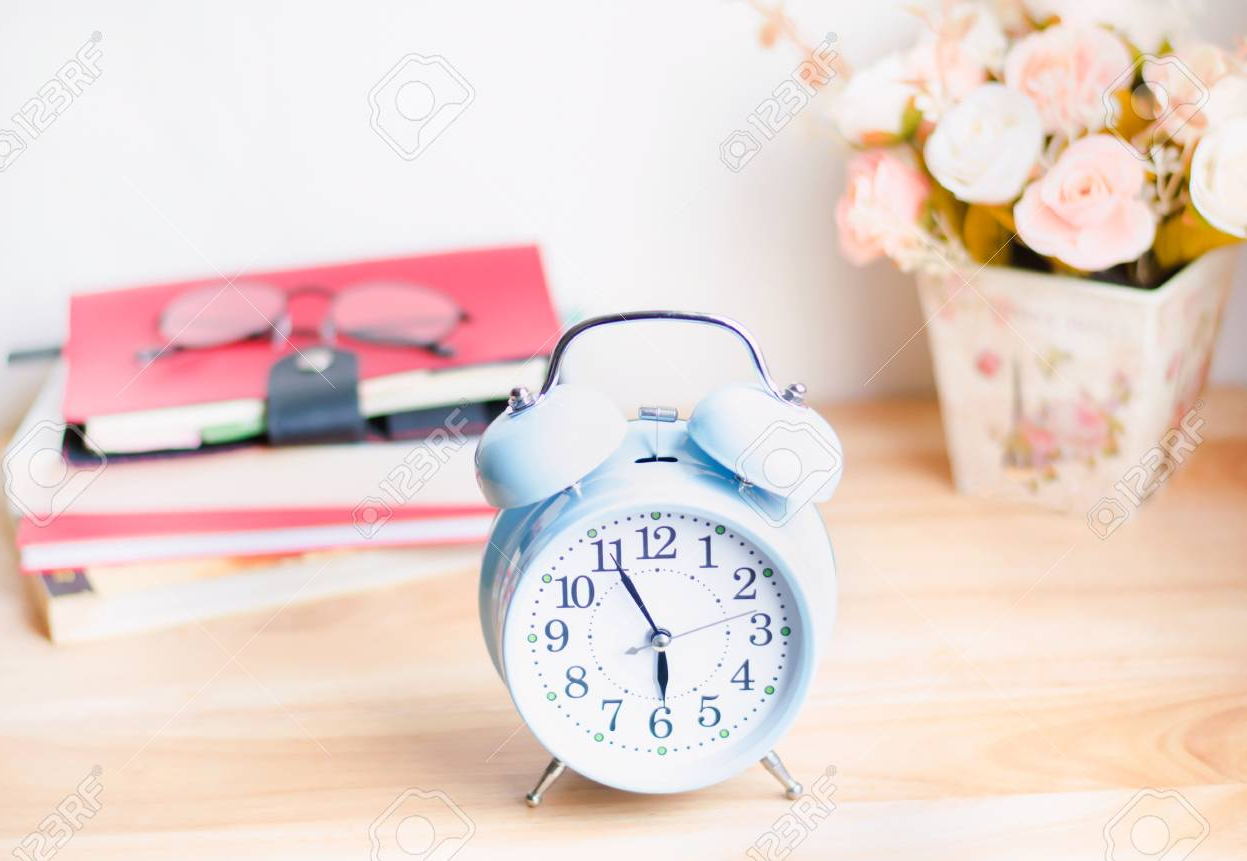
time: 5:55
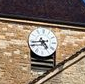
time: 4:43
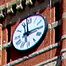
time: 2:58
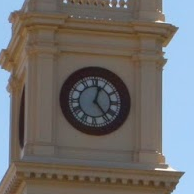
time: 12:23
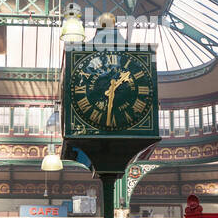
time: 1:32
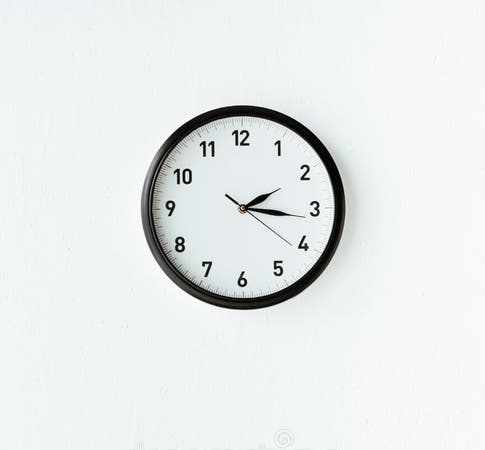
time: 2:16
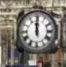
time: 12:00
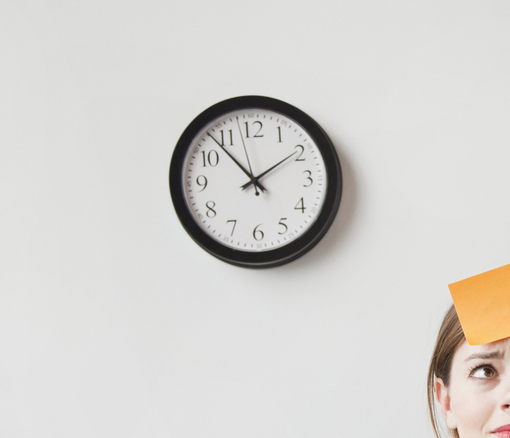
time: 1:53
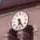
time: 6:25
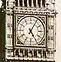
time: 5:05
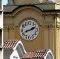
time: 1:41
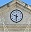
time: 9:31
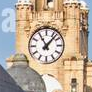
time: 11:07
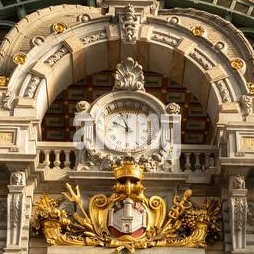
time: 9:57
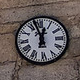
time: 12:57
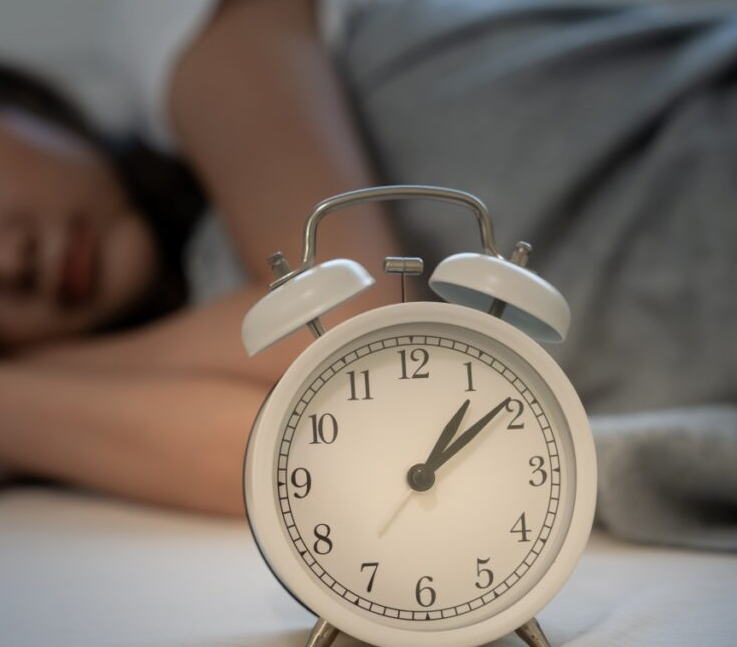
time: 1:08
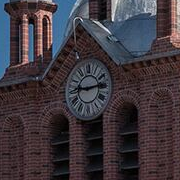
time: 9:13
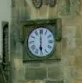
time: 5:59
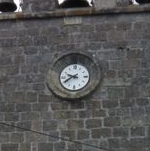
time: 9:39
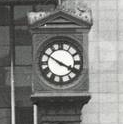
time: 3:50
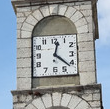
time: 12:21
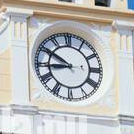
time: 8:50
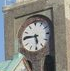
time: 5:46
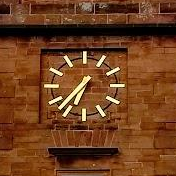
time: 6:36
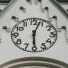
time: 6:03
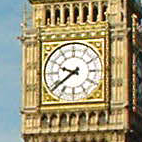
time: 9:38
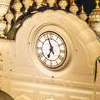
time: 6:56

---

TASK INSTRUCTIONS
Render the records above as a JSON list of strings, one string per line, omitting any blank lines. Leave the pictures out.

CORRECT OUTPUT
[
  "time: 5:55",
  "time: 4:43",
  "time: 2:58",
  "time: 12:23",
  "time: 1:32",
  "time: 2:16",
  "time: 12:00",
  "time: 1:53",
  "time: 6:25",
  "time: 5:05",
  "time: 1:41",
  "time: 9:31",
  "time: 11:07",
  "time: 9:57",
  "time: 12:57",
  "time: 1:08",
  "time: 9:13",
  "time: 5:59",
  "time: 9:39",
  "time: 3:50",
  "time: 12:21",
  "time: 8:50",
  "time: 5:46",
  "time: 6:36",
  "time: 6:03",
  "time: 9:38",
  "time: 6:56"
]